The authors of this new study looked at three new blood thinners — dabigatran, rivaroxaban and apixaban — in more than 190,000 participants in the United Kingdom between 2011 and 2016. Some of the study participants had atrial fibrillation (AF), and some didn’t. The authors of this study noted that previous research has only looked at patients with AF, creating a gap in data on the safety and effectiveness of new blood thinners.
These researchers found that dabigatran was tied to a lower bleeding risk than warfarin for people with AF. In those without AF, rivaroxaban was linked to a lower bleeding risk. Apixaban appeared to be the safest drug due to the overall reduced risk of serious bleeding — specifically brain and stomach bleeding — for those with and without AF.
Although there was a lower risk of bleeding associated with DOACs, rivaroxaban and low-dose apixaban were tied to an increased risk of death from any cause when compared with warfarin.
The authors noted that closer monitoring of people taking warfarin and those with other underlying diseases might explain why rivaroxaban and apixaban did not appear to reduce overall death risk compared to warfarin.

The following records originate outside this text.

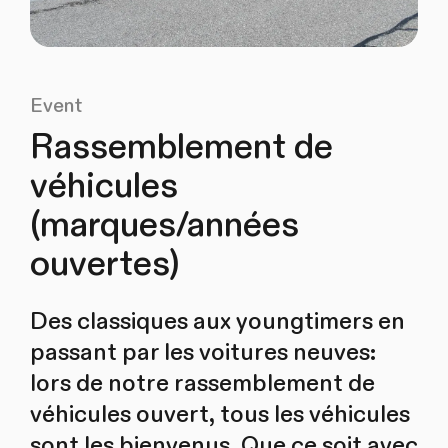
Event
Rassemblement de
véhicules
(marques/années
ouvertes)
Des classiques aux youngtimers en
passant par les voitures neuves:
lors de notre rassemblement de
véhicules ouvert, tous les véhicules
sont les bienvenus. Que ce soit avec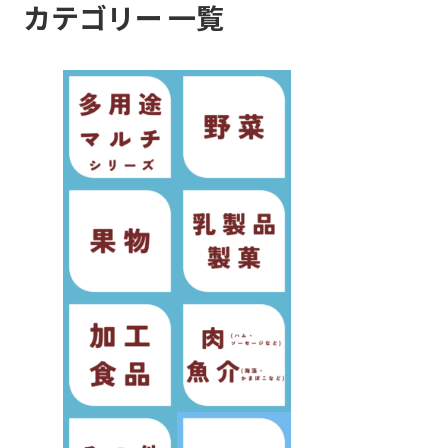
カテゴリー 一覧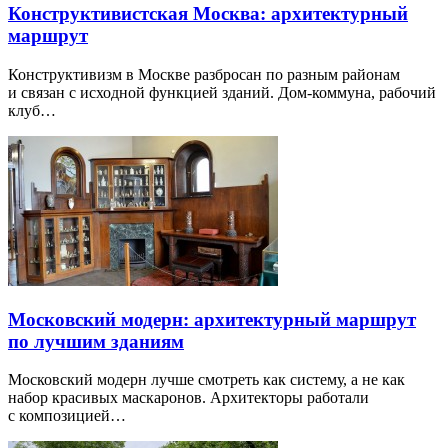
Конструктивистская Москва: архитектурный
маршрут
Конструктивизм в Москве разбросан по разным районам
и связан с исходной функцией зданий. Дом-коммуна, рабочий
клуб…
Московский модерн: архитектурный маршрут
по лучшим зданиям
Московский модерн лучше смотреть как систему, а не как
набор красивых маскаронов. Архитекторы работали
с композицией…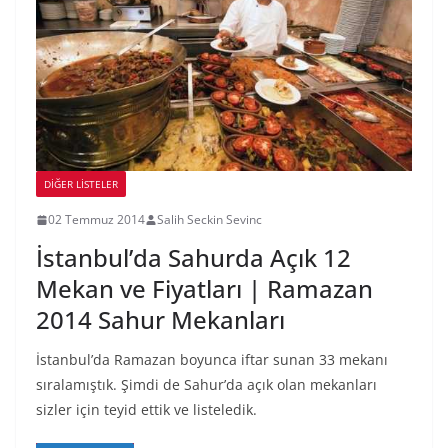
DIĞER LISTELER
02 Temmuz 2014
Salih Seckin Sevinc
İstanbul’da Sahurda Açık 12
Mekan ve Fiyatları | Ramazan
2014 Sahur Mekanları
İstanbul’da Ramazan boyunca iftar sunan 33 mekanı
sıralamıştık. Şimdi de Sahur’da açık olan mekanları
sizler için teyid ettik ve listeledik.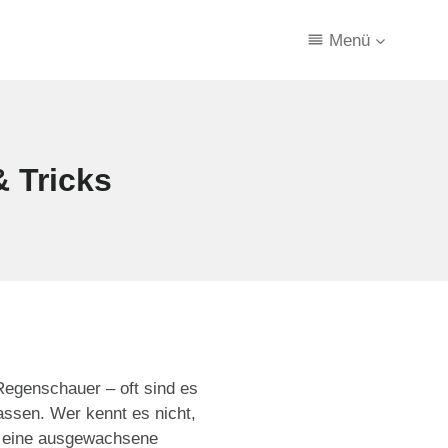
Menü
& Tricks
Regenschauer – oft sind es
assen. Wer kennt es nicht,
n eine ausgewachsene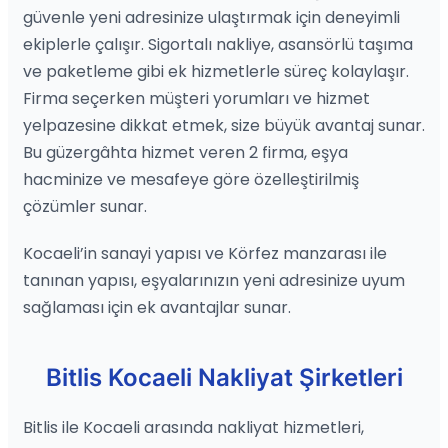
güvenle yeni adresinize ulaştırmak için deneyimli
ekiplerle çalışır. Sigortalı nakliye, asansörlü taşıma
ve paketleme gibi ek hizmetlerle süreç kolaylaşır.
Firma seçerken müşteri yorumları ve hizmet
yelpazesine dikkat etmek, size büyük avantaj sunar.
Bu güzergâhta hizmet veren 2 firma, eşya
hacminize ve mesafeye göre özelleştirilmiş
çözümler sunar.
Kocaeli’in sanayi yapısı ve Körfez manzarası ile
tanınan yapısı, eşyalarınızın yeni adresinize uyum
sağlaması için ek avantajlar sunar.
Bitlis Kocaeli Nakliyat Şirketleri
Bitlis ile Kocaeli arasında nakliyat hizmetleri,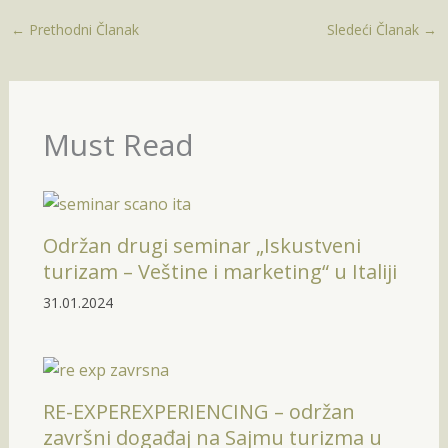
←
Prethodni Članak
Sledeći Članak
→
Must Read
Održan drugi seminar „Iskustveni
turizam – Veštine i marketing“ u Italiji
31.01.2024
RE-EXPEREXPERIENCING – održan
završni događaj na Sajmu turizma u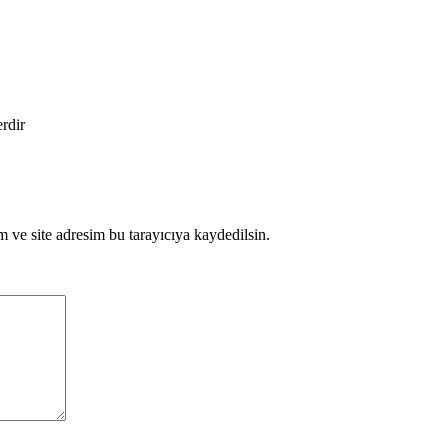
erdir
 ve site adresim bu tarayıcıya kaydedilsin.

The study authors noted that no definite conclusions can be made about cause and effect based on this study. Also, it was difficult to adjust for all factors that could influence bleeding and death risk.
If you have any questions about blood thinners, speak with your health care provider.
This study was published in The BMJ.
A grant from the National Institute for Health Research funded this study. Study authors disclosed ties to a primary care database used in this study and a health research software maker.